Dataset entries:
◆ ◆ ◆ ◆ ◆

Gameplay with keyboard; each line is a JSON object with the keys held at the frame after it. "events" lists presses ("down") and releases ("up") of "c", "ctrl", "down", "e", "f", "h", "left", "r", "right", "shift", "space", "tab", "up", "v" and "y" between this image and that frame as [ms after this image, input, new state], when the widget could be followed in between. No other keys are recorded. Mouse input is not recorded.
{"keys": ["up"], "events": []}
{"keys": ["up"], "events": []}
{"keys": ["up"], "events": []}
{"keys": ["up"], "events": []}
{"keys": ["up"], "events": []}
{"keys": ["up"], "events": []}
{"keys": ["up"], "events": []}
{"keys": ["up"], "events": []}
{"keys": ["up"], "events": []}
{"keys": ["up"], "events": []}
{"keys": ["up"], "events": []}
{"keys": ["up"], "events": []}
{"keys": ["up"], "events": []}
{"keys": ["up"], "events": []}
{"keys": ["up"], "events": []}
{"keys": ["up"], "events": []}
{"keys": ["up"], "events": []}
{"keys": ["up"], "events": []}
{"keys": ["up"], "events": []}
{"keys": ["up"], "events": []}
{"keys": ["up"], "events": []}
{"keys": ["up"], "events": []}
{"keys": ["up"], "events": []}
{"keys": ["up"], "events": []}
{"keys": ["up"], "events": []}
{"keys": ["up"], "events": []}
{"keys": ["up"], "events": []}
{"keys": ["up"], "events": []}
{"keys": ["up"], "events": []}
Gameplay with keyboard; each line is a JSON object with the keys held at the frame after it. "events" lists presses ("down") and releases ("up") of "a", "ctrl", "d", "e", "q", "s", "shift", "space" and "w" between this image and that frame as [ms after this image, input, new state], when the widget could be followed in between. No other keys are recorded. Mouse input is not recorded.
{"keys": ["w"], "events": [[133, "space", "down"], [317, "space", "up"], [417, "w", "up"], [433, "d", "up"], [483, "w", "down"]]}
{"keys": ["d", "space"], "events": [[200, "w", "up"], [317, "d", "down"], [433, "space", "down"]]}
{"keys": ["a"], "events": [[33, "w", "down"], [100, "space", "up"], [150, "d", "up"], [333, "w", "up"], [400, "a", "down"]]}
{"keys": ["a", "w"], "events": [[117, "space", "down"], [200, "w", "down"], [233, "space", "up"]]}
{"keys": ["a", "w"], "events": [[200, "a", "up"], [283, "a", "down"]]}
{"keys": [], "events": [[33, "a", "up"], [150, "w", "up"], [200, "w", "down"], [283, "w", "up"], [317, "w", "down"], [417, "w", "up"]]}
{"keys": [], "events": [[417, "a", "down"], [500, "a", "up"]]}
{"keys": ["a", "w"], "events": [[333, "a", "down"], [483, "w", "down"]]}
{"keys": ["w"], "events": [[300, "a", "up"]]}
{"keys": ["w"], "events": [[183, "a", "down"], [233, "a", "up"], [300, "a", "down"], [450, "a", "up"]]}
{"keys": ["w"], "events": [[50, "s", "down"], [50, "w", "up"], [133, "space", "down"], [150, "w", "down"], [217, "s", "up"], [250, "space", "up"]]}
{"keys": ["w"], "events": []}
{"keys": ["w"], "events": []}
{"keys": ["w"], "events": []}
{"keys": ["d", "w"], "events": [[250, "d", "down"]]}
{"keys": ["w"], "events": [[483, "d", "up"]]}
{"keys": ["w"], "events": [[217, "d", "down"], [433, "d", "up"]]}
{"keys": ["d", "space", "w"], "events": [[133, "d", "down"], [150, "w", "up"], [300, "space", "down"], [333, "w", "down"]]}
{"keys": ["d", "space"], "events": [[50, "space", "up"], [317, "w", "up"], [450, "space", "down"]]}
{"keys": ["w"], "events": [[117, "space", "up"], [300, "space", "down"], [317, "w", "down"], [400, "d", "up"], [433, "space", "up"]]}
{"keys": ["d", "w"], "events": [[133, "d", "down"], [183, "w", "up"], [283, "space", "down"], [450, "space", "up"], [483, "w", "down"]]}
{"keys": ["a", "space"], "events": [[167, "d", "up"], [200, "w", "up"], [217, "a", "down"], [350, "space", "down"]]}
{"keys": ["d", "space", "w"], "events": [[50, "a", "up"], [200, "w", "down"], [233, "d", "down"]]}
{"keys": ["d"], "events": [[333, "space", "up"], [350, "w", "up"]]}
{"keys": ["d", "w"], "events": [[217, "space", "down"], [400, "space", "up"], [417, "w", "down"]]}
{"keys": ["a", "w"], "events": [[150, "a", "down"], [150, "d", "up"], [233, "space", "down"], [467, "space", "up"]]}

◆ ◆ ◆ ◆ ◆

What you are asked to do. Among the lines above, count those that include the word "input". Give only the result.

The completed task. 2